ENTRIES SUPPLIED below:
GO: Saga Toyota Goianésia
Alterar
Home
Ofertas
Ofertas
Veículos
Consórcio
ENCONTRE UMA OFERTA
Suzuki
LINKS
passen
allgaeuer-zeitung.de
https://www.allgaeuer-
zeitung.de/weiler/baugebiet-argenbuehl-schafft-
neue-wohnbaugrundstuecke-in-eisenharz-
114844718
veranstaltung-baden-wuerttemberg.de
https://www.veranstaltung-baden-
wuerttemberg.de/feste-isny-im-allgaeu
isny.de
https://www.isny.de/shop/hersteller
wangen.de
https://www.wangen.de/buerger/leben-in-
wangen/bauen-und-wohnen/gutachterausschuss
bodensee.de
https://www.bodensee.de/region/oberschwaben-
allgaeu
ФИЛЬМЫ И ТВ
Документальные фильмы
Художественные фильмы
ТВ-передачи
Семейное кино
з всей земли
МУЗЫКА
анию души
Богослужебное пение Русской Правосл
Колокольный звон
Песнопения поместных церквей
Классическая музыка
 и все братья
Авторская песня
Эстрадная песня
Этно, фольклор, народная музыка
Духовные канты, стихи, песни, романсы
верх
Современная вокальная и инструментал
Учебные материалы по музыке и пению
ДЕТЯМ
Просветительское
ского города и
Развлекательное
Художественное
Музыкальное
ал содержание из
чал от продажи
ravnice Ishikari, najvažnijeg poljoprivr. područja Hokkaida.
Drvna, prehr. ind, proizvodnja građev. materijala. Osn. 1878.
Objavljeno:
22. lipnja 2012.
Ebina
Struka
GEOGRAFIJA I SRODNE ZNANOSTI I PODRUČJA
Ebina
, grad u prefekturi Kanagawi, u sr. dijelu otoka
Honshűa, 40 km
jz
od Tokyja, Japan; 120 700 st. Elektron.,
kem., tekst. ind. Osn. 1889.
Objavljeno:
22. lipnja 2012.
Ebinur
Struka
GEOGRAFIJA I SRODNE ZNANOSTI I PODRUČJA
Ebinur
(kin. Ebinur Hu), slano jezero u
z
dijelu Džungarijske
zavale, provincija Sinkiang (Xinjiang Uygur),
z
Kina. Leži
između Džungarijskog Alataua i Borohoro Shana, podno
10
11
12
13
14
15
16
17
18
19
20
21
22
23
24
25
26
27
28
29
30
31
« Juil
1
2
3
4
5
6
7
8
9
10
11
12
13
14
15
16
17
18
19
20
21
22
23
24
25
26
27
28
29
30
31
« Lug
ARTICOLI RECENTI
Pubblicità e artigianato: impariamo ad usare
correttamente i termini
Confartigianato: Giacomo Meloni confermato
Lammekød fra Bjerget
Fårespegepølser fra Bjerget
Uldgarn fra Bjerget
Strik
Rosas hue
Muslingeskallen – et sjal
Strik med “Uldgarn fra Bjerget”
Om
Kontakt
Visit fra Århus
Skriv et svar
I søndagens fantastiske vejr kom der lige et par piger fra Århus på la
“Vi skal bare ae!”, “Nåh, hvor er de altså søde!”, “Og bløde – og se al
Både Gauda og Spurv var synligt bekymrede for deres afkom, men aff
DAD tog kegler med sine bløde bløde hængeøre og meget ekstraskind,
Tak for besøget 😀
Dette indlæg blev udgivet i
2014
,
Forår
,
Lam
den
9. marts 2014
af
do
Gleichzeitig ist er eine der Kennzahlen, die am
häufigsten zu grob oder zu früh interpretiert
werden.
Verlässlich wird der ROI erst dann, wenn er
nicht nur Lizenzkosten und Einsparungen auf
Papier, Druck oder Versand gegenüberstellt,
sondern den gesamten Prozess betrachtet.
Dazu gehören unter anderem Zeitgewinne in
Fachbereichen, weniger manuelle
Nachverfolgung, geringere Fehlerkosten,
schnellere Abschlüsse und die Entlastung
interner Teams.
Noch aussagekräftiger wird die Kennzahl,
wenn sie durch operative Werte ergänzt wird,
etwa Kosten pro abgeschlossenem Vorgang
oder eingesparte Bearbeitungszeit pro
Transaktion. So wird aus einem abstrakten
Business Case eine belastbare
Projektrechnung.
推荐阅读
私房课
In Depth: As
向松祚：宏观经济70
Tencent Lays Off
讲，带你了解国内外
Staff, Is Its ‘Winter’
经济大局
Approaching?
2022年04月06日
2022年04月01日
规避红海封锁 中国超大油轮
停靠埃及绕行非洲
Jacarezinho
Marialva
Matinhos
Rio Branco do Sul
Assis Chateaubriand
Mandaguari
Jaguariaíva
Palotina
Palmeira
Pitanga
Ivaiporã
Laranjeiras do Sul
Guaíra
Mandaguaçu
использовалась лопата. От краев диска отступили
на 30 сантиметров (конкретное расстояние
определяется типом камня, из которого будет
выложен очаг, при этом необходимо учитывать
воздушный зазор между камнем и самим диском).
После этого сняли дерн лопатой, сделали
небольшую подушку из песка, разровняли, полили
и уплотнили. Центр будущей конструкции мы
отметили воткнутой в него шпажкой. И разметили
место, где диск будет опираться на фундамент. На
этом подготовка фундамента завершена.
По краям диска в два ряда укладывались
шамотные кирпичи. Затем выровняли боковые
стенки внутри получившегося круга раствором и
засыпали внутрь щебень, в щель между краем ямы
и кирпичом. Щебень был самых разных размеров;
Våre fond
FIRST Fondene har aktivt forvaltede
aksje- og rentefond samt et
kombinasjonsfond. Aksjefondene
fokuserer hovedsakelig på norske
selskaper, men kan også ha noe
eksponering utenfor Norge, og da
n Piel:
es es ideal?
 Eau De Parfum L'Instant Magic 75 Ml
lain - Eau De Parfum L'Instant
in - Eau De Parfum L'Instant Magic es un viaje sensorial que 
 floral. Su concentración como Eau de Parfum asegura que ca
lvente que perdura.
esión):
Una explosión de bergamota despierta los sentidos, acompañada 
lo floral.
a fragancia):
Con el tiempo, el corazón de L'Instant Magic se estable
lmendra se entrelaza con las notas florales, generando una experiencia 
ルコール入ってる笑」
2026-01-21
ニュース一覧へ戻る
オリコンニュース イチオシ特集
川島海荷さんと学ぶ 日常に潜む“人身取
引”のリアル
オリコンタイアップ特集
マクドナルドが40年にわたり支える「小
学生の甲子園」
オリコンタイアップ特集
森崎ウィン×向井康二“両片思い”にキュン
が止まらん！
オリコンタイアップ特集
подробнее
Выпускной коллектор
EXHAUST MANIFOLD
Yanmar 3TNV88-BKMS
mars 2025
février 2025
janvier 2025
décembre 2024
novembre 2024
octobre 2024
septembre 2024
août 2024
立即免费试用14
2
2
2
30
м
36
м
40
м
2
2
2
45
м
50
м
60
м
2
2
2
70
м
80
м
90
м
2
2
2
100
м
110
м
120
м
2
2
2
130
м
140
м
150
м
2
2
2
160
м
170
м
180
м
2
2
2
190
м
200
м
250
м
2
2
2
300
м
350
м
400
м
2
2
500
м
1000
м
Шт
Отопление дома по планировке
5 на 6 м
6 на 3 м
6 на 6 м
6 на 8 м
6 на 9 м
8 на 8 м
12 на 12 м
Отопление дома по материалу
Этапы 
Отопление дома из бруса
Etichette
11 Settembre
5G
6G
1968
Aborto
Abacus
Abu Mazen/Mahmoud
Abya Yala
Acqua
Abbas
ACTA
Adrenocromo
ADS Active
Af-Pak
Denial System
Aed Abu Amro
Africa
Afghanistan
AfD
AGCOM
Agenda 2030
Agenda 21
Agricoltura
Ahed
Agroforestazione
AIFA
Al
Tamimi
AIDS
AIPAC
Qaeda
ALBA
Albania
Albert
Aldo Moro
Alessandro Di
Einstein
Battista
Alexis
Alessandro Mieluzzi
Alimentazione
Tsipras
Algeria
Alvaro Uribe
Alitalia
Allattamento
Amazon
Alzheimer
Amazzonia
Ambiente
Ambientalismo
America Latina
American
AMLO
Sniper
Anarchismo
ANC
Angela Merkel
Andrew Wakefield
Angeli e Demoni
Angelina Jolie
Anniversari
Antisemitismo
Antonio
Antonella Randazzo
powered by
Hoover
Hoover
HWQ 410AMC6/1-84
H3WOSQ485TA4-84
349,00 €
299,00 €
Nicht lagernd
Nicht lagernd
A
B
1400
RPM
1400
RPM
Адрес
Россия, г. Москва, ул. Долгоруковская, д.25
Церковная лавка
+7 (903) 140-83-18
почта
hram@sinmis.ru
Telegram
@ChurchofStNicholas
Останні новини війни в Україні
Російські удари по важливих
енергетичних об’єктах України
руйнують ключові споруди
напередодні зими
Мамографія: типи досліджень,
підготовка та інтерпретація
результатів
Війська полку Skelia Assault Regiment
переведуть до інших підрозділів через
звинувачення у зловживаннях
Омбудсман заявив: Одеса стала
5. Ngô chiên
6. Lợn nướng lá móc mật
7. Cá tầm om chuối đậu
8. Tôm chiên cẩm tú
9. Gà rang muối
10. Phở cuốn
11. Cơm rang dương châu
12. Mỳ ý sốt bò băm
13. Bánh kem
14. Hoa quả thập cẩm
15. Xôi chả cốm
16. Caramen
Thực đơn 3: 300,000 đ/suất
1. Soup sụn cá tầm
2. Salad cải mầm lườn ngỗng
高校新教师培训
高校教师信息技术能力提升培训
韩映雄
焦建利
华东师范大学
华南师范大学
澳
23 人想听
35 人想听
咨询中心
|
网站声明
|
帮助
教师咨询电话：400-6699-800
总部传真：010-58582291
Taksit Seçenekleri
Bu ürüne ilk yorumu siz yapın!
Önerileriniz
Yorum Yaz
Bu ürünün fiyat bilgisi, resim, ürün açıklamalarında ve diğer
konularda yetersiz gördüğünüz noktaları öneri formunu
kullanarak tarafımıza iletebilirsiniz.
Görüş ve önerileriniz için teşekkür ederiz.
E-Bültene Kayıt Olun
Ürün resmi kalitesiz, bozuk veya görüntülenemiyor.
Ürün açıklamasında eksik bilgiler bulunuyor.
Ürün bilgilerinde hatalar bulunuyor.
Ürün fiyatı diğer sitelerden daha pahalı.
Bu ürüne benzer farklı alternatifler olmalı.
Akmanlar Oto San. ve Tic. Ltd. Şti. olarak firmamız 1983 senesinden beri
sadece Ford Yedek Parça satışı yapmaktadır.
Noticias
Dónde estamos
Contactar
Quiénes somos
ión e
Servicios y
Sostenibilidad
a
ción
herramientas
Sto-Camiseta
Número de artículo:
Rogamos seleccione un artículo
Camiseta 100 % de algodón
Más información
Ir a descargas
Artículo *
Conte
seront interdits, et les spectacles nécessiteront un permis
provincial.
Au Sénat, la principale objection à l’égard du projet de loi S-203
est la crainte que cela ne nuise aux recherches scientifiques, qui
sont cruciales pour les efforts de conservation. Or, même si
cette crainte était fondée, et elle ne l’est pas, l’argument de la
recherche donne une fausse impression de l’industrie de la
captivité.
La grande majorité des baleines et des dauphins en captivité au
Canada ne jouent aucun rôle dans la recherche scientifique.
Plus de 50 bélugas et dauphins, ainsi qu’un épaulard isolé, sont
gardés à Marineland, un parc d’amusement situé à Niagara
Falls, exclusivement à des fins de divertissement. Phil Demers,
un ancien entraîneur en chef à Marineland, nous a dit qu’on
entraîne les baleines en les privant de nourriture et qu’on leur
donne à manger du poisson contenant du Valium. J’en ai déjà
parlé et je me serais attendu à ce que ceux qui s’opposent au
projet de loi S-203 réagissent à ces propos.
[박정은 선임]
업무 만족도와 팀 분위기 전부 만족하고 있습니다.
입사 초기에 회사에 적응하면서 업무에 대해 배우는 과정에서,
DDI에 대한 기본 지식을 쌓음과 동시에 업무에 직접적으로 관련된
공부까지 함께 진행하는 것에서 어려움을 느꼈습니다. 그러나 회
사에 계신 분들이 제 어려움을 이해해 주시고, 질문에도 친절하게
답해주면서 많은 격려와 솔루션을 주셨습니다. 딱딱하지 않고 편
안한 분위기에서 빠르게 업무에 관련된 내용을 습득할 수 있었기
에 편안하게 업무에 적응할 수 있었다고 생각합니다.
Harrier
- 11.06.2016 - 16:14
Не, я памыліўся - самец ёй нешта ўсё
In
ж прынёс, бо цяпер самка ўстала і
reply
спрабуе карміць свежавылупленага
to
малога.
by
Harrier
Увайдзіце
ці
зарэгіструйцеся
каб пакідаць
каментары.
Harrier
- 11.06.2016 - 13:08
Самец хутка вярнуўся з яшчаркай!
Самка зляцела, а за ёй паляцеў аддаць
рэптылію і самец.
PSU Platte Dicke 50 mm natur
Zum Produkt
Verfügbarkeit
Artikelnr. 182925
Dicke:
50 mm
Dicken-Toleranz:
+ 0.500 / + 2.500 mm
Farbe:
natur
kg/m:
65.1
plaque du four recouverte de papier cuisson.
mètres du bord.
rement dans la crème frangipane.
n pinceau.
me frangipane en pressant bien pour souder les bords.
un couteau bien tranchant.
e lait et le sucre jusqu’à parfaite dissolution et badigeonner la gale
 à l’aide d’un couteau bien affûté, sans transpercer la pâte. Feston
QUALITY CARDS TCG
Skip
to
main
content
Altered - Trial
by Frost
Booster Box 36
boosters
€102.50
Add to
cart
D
End of ENTRIES SUPPLIED.
If a line above holds the string "dans", count it; give the final total as the only output.

2